# DIRECTIONS FOR THIS TASK:
The records below are to be reproduced exactly, with every picture left out.

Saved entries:
##########

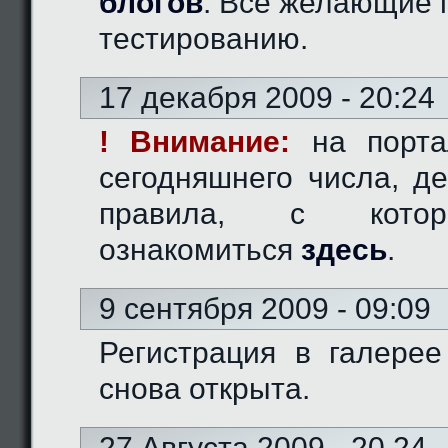
блогов
. Все желающие 
тестированию.
17 декабря 2009 - 20:24
! Внимание:
на порта
сегодняшнего числа, д
правила, с кото
ознакомиться
здесь
.
9 сентября 2009 - 09:09
Регистрация в галерее
снова открыта.
27 Августа 2009 - 20.24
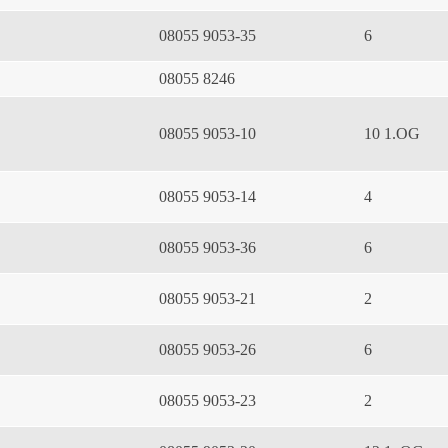
08055 9053-35
6
08055 8246
08055 9053-10
10 1.OG
08055 9053-14
4
08055 9053-36
6
08055 9053-21
2
08055 9053-26
6
08055 9053-23
2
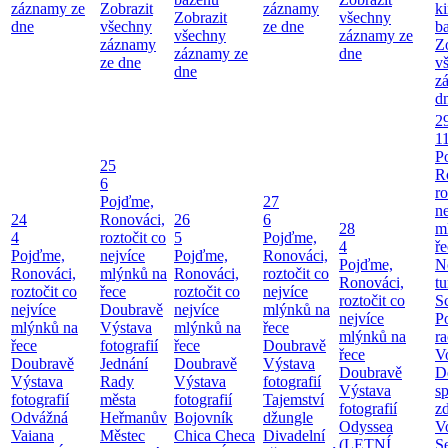
záznamy ze
Zobrazit
záznamy
k
Zobrazit
všechny
dne
všechny
ze dne
b
všechny
záznamy ze
záznamy
Z
záznamy ze
dne
ze dne
v
dne
z
d
2
1
P
25
R
6
ro
Pojďme,
27
ne
24
Ronováci,
26
6
28
m
4
roztočit co
5
Pojďme,
4
ř
Pojďme,
nejvíce
Pojďme,
Ronováci,
Pojďme,
N
Ronováci,
mlýnků na
Ronováci,
roztočit co
Ronováci,
tu
roztočit co
řece
roztočit co
nejvíce
roztočit co
S
nejvíce
Doubravě
nejvíce
mlýnků na
nejvíce
P
mlýnků na
Výstava
mlýnků na
řece
mlýnků na
ra
řece
fotografií
řece
Doubravě
řece
V
Doubravě
Jednání
Doubravě
Výstava
Doubravě
D
Výstava
Rady
Výstava
fotografií
Výstava
sp
fotografií
města
fotografií
Tajemství
fotografií
zd
Odvážná
Heřmanův
Bojovník
džungle
Odyssea
V
Vaiana
Městec
Chica Checa
Divadelní
(LETNÍ
S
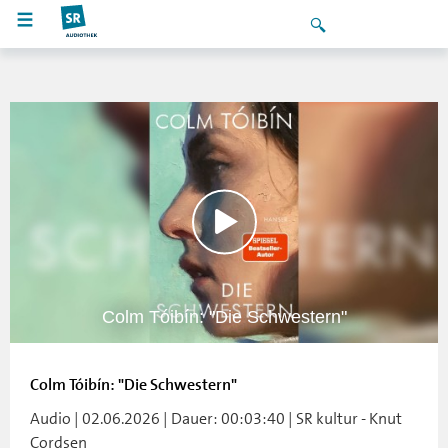
Colm Tóibín: "Die Schwestern"
Colm Tóibín: "Die Schwestern"
Audio | 02.06.2026 | Dauer: 00:03:40 | SR kultur - Knut
Cordsen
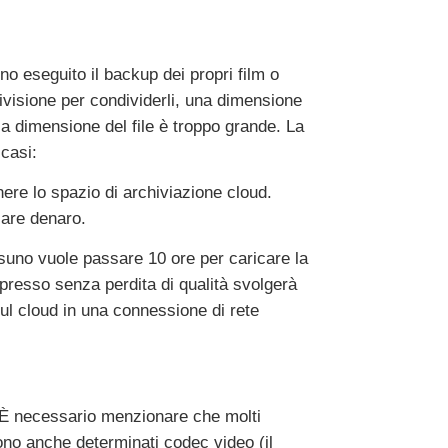
o eseguito il backup dei propri film o
divisione per condividerli, una dimensione
la dimensione del file è troppo grande. La
 casi:
nere lo spazio di archiviazione cloud.
are denaro.
uno vuole passare 10 ore per caricare la
mpresso senza perdita di qualità svolgerà
sul cloud in una connessione di rete
È necessario menzionare che molti
no anche determinati codec video (il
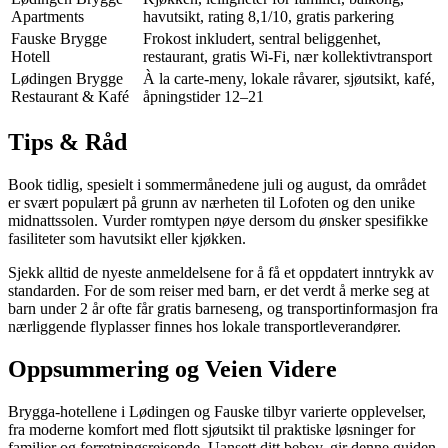
Apartments
havutsikt, rating 8,1/10, gratis parkering
Fauske Brygge
Frokost inkludert, sentral beliggenhet,
Hotell
restaurant, gratis Wi-Fi, nær kollektivtransport
Lødingen Brygge
À la carte-meny, lokale råvarer, sjøutsikt, kafé,
Restaurant & Kafé
åpningstider 12–21
Tips & Råd
Book tidlig, spesielt i sommermånedene juli og august, da området
er svært populært på grunn av nærheten til Lofoten og den unike
midnattssolen. Vurder romtypen nøye dersom du ønsker spesifikke
fasiliteter som havutsikt eller kjøkken.
Sjekk alltid de nyeste anmeldelsene for å få et oppdatert inntrykk av
standarden. For de som reiser med barn, er det verdt å merke seg at
barn under 2 år ofte får gratis barneseng, og transportinformasjon fra
nærliggende flyplasser finnes hos lokale transportleverandører.
Oppsummering og Veien Videre
Brygga-hotellene i Lødingen og Fauske tilbyr varierte opplevelser,
fra moderne komfort med flott sjøutsikt til praktiske løsninger for
familier og forretningsreisende. Uansett ditt behov, gir denne guiden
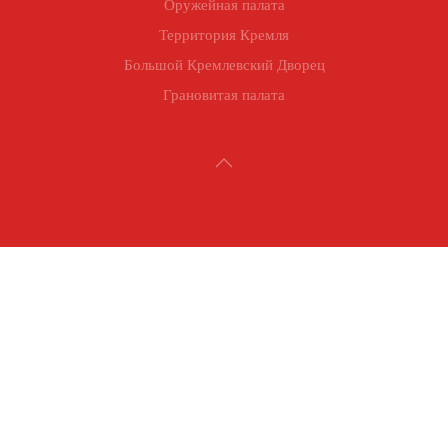
Оружейная палата
Территория Кремля
Большой Кремлевский Дворец
Грановитая палата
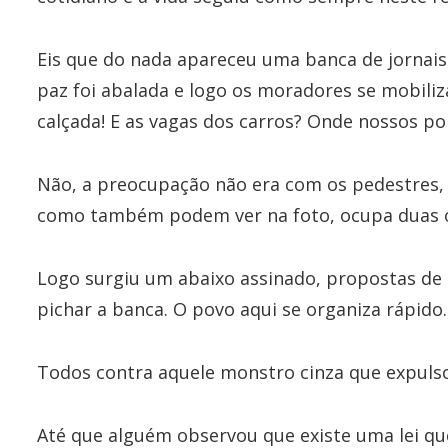
Eis que do nada apareceu uma banca de jornais
paz foi abalada e logo os moradores se mobil
calçada! E as vagas dos carros? Onde nossos po
Não, a preocupação não era com os pedestres, 
como também podem ver na foto, ocupa duas ou
Logo surgiu um abaixo assinado, propostas de b
pichar a banca. O povo aqui se organiza rápido.
Todos contra aquele monstro cinza que expulsou
Até que alguém observou que existe uma lei qu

##########

# SOLUTION:
блогов
. Все желающие 
тестированию.
17 декабря 2009 - 20:24
! Внимание:
на порта
сегодняшнего числа, д
правила, с кото
ознакомиться
здесь
.
9 сентября 2009 - 09:09
Регистрация в галерее
снова открыта.
27 Августа 2009 - 20.24
08055 9053-35
6
08055 8246
08055 9053-10
10 1.OG
08055 9053-14
4
08055 9053-36
6
08055 9053-21
2
08055 9053-26
6
08055 9053-23
2
záznamy ze
Zobrazit
záznamy
k
Zobrazit
všechny
dne
všechny
ze dne
b
všechny
záznamy ze
záznamy
Z
záznamy ze
dne
ze dne
v
dne
z
d
2
1
P
25
R
6
ro
Pojďme,
27
ne
24
Ronováci,
26
6
28
m
4
roztočit co
5
Pojďme,
4
ř
Pojďme,
nejvíce
Pojďme,
Ronováci,
Pojďme,
N
Ronováci,
mlýnků na
Ronováci,
roztočit co
Ronováci,
tu
roztočit co
řece
roztočit co
nejvíce
roztočit co
S
nejvíce
Doubravě
nejvíce
mlýnků na
nejvíce
P
mlýnků na
Výstava
mlýnků na
řece
mlýnků na
ra
řece
fotografií
řece
Doubravě
řece
V
Doubravě
Jednání
Doubravě
Výstava
Doubravě
D
Výstava
Rady
Výstava
fotografií
Výstava
sp
fotografií
města
fotografií
Tajemství
fotografií
zd
Odvážná
Heřmanův
Bojovník
džungle
Odyssea
V
Vaiana
Městec
Chica Checa
Divadelní
(LETNÍ
S
Colm Tóibín: "Die Schwestern"
Colm Tóibín: "Die Schwestern"
Audio | 02.06.2026 | Dauer: 00:03:40 | SR kultur - Knut
Cordsen
o eseguito il backup dei propri film o
divisione per condividerli, una dimensione
la dimensione del file è troppo grande. La
 casi:
nere lo spazio di archiviazione cloud.
are denaro.
uno vuole passare 10 ore per caricare la
mpresso senza perdita di qualità svolgerà
sul cloud in una connessione di rete
È necessario menzionare che molti
no anche determinati codec video (il
Apartments
havutsikt, rating 8,1/10, gratis parkering
Fauske Brygge
Frokost inkludert, sentral beliggenhet,
Hotell
restaurant, gratis Wi-Fi, nær kollektivtransport
Lødingen Brygge
À la carte-meny, lokale råvarer, sjøutsikt, kafé,
Restaurant & Kafé
åpningstider 12–21
Tips & Råd
Book tidlig, spesielt i sommermånedene juli og august, da området
er svært populært på grunn av nærheten til Lofoten og den unike
midnattssolen. Vurder romtypen nøye dersom du ønsker spesifikke
fasiliteter som havutsikt eller kjøkken.
Sjekk alltid de nyeste anmeldelsene for å få et oppdatert inntrykk av
standarden. For de som reiser med barn, er det verdt å merke seg at
barn under 2 år ofte får gratis barneseng, og transportinformasjon fra
nærliggende flyplasser finnes hos lokale transportleverandører.
Oppsummering og Veien Videre
Brygga-hotellene i Lødingen og Fauske tilbyr varierte opplevelser,
fra moderne komfort med flott sjøutsikt til praktiske løsninger for
familier og forretningsreisende. Uansett ditt behov, gir denne guiden
Оружейная палата
Территория Кремля
Большой Кремлевский Дворец
Грановитая палата
Eis que do nada apareceu uma banca de jornais
paz foi abalada e logo os moradores se mobil
calçada! E as vagas dos carros? Onde nossos po
Não, a preocupação não era com os pedestres, 
como também podem ver na foto, ocupa duas ou
Logo surgiu um abaixo assinado, propostas de b
pichar a banca. O povo aqui se organiza rápido.
Todos contra aquele monstro cinza que expulsou
Até que alguém observou que existe uma lei qu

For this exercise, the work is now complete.